Jemand kann behaupten, teamfähig oder motiviert zu sein. Aber konkrete Beispiele sind aussagekräftiger. Jede Position und jede:r Kandidat:in ist einzigartig. Bereite dich vor, überlege relevante Stärken und Schwächen für die Position und entwirf gezielte Fragen, um diese zu enthüllen.
Bewerbungsgespräch nachbereiten
Jetzt schauen wir auf die Nachbereitung des Gesprächs:
- Dokumentiere und analysiere das Gespräch direkt im Anschluss, solange die Eindrücke noch frisch sind.
- Notiere wichtige Kriterien und Punkte, die für oder gegen Kandidat:innen sprechen.
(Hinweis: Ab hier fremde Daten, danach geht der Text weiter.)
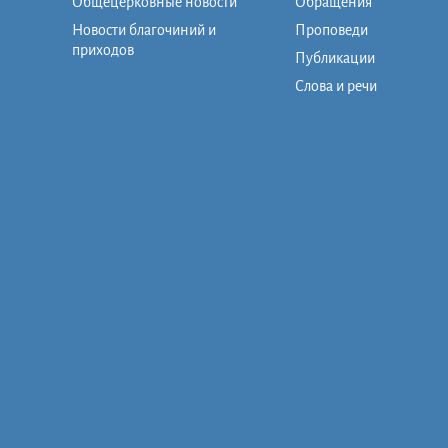
Общецерковные новости
Обращения
Новости благочиний и
Проповеди
приходов
Публикации
Слова и речи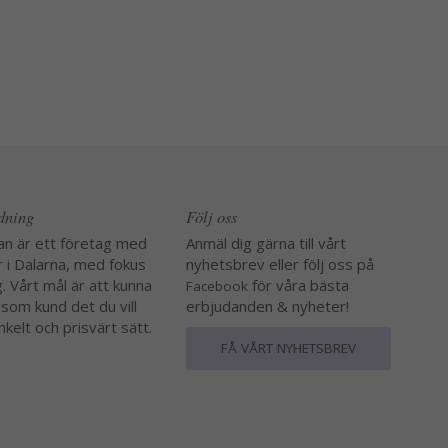
edning
Följ oss
an är ett företag med
Anmäl dig gärna till vårt
r i Dalarna, med fokus
nyhetsbrev eller följ oss på
. Vårt mål är att kunna
för våra bästa
Facebook
 som kund det du vill
erbjudanden & nyheter!
nkelt och prisvärt sätt.
FÅ VÅRT NYHETSBREV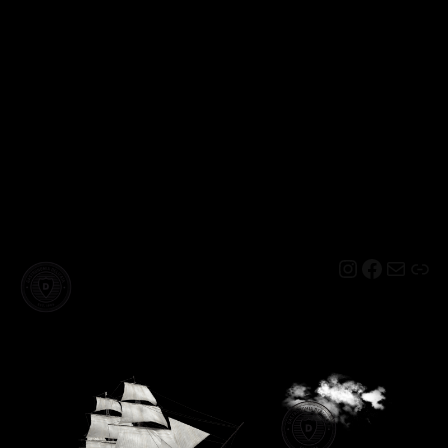
Instagram
Facebo
Mail
Lin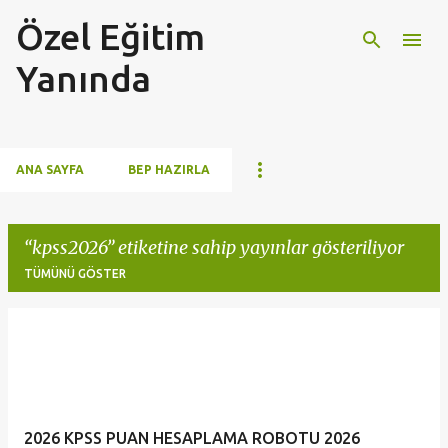
Özel Eğitim
Ana içeriğe atla
Yanında
ANA SAYFA
BEP HAZIRLA
kpss2026
etiketine sahip yayınlar gösteriliyor
TÜMÜNÜ GÖSTER
K
a
y
ı
2026 KPSS PUAN HESAPLAMA ROBOTU 2026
Diese Aufzeichnungen helfen später beim objektiven Vergleich.
Halte dich an den Zeitplan, den du im Gespräch zugesagt hast. Egal ob Zusage oder Absage: Informiere Kandidat:innen so bald wie möglich. Falls sich deine Entscheidung verzögert, halte sie auf dem Laufenden.
Erinnere dich: Menschen erinnern sich meistens an das Ende einer Sache. Dein Verhalten am Ende des Auswahlverfahrens prägt das Bild, das Bewerber:innen von dir haben. Es beeinflusst, ob sie dich – trotz einer Absage – als Arbeitgeber weiterempfehlen und vielleicht in Zukunft erneut bei dir bewerben.